Exercise description: Convert every text line in the records below into a Markdown table with the columns "Row" and "Line": give each line a row number, skip blank lines, and leave the pictures out.

Record extracts:
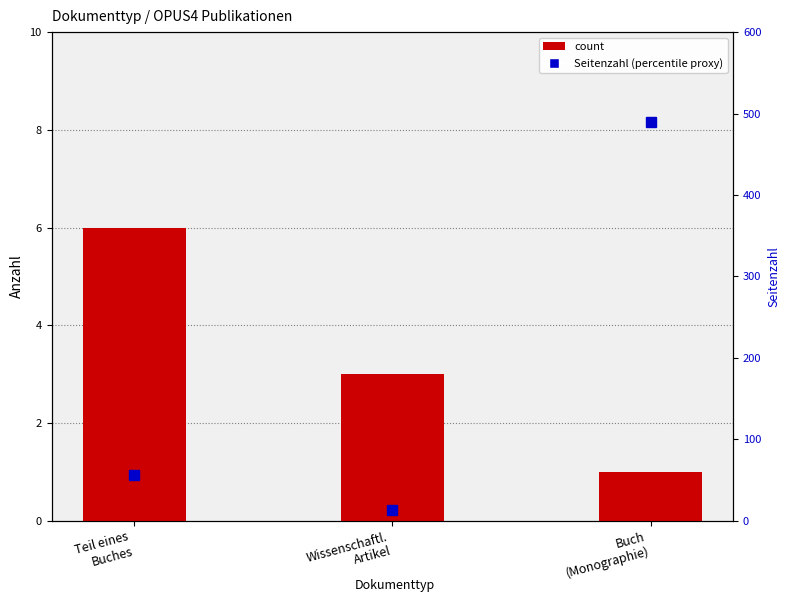

Reading left to right, what are all the values shown in this chart?

Teil eines
Buches=6	Wissenschaftl.
Artikel=3	Buch
(Monographie)=1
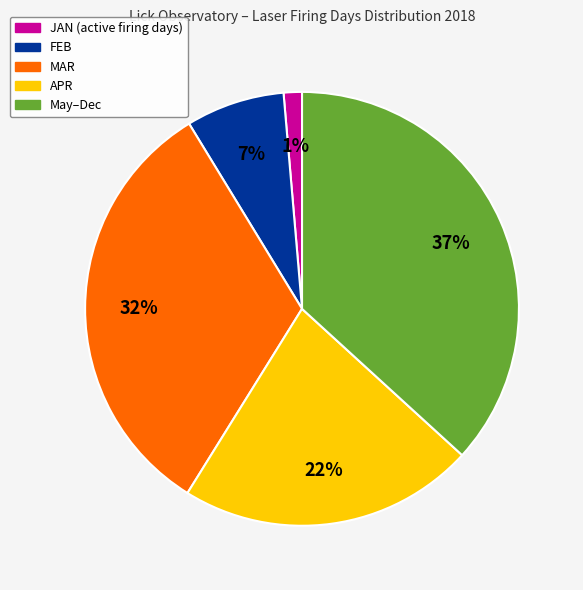

To the nearest percent, what is the combined percentage of JAN (active firing days) and APR?

23%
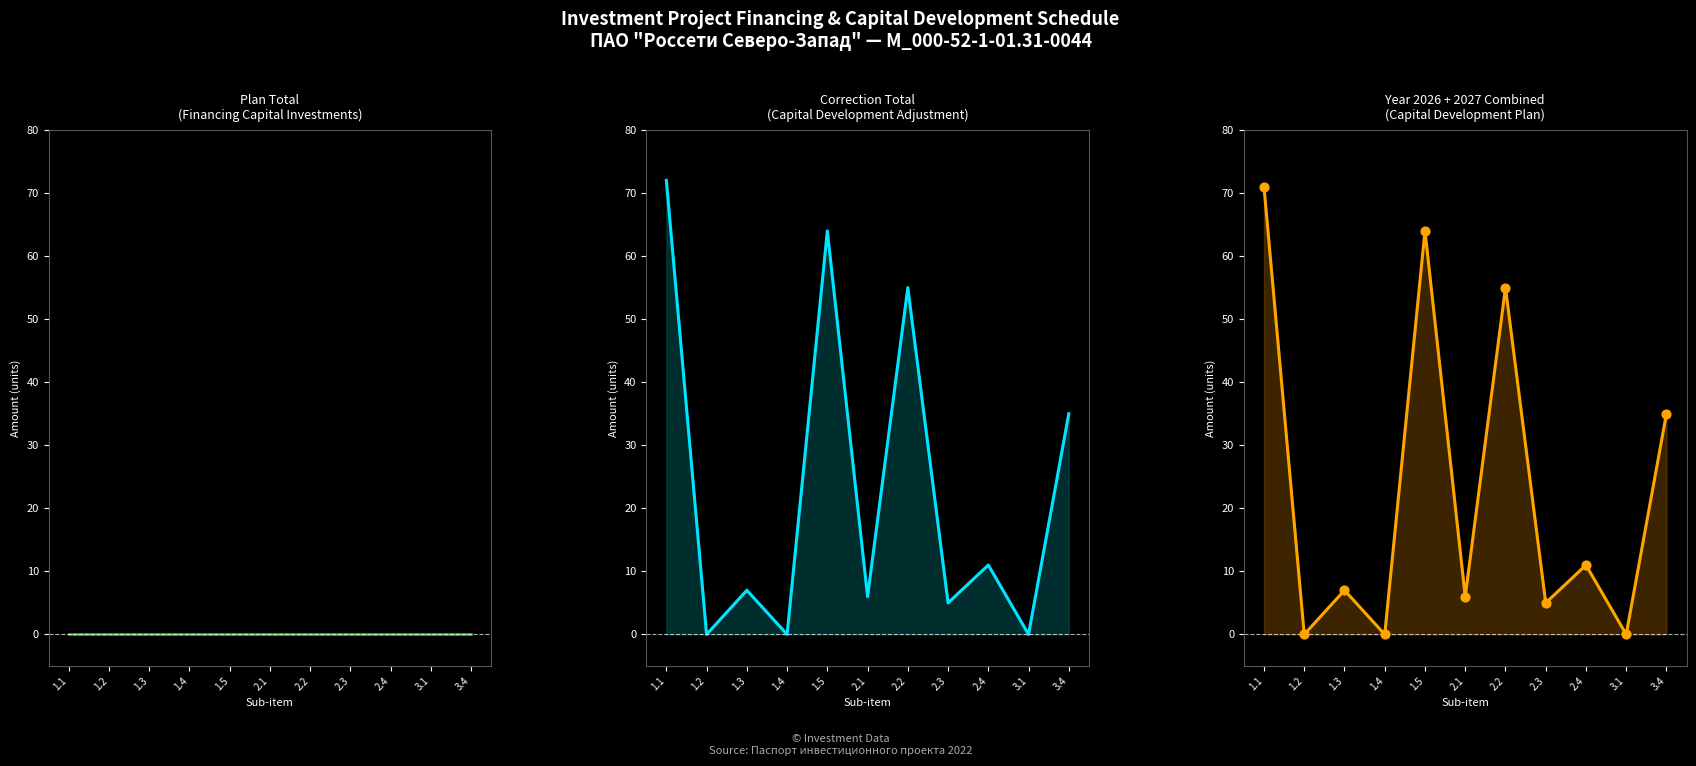

Is the value of Year 2026 + 2027 points at 3.4 greater than the value of Correction Total at 2.2?

No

Expected answer:
| Row | Line |
|---|---|
| 1 | Reading left to right, what are all the values shown in this chart? |
| 2 | Teil eines |
| 3 | Buches=6	Wissenschaftl. |
| 4 | Artikel=3	Buch |
| 5 | (Monographie)=1 |
| 6 | To the nearest percent, what is the combined percentage of JAN (active firing days) and APR? |
| 7 | 23% |
| 8 | Is the value of Year 2026 + 2027 points at 3.4 greater than the value of Correction Total at 2.2? |
| 9 | No |